**Work request 1:** Find every line in the rows below that contains the word "immer", and copy each one out. Case counts.

**Selected excerpt:**
-=-=-

This Comment addresses “floors” – minimum substantive international protections, and “ceilings” – maximum substantive international protections, set out in the Berne Convention and subsequent multilateral copyright accords. While much scholarship has addressed Berne minima, the “maxima” have generally received less attention. This Comment first describes the general structure of the Berne Convention, TRIPS and WCT regarding these contours, and then analyzes their application to the recent “press publishers’ right” promulgated in the 2019 EU Digital Single Market Directive.

-=-=-

**Provided material:**
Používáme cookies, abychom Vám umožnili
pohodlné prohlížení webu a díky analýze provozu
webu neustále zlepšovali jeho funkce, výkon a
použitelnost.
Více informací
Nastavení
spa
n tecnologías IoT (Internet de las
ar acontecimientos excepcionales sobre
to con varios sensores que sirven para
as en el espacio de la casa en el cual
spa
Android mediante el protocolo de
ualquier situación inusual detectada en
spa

-=-=-

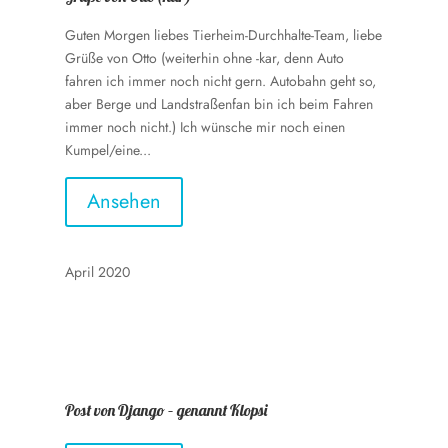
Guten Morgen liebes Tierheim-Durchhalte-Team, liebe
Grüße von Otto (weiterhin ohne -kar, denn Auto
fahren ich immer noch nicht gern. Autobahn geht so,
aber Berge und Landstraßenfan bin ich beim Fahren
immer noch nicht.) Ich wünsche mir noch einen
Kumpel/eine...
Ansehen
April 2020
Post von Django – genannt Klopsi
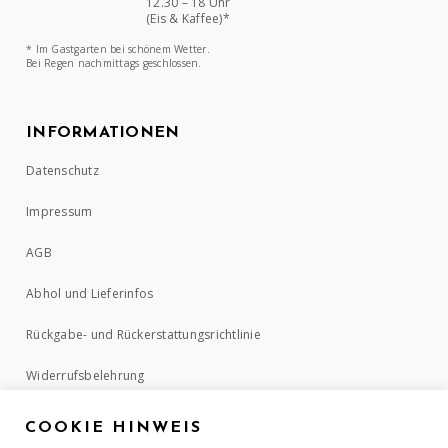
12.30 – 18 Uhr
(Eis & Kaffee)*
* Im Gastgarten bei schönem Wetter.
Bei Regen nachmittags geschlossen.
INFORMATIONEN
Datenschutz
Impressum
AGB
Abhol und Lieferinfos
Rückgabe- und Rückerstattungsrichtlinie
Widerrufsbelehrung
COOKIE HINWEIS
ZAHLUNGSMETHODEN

-=-=-

**Work request 2:** Resume the comment above on copyright floors and ceilings in the Berne Convention, picking up right after its last sentence.

**Expected output 1:**
fahren ich immer noch nicht gern. Autobahn geht so,
immer noch nicht.) Ich wünsche mir noch einen

**Expected output 2:**
Within the universe of multilateral copyright obligations, the Berne maxima (prohibition of protection for facts and news of the day), buttressed by the TRIPS and WCT exclusion of protection for ideas, methods and processes, should promote the free cross-border availability of facts and ideas, as well as of exercise of the Berne Convention mandatory exception for the making of “quotations” from publicly-disclosed works. Individual Berne countries of origin may protect excluded subject matter or preclude mandatory exceptions in their own works of authorship, but not in foreign Berne works. Nonetheless, member States might be able to elude Conventional maxima by resort to copyright-adjacent sui generis rights, such as the Digital Single Market Directive’s new press publisher’s right. This Comment considers the extent to which Conventional maxima may nonetheless have a preclusive effect on such maneuvers.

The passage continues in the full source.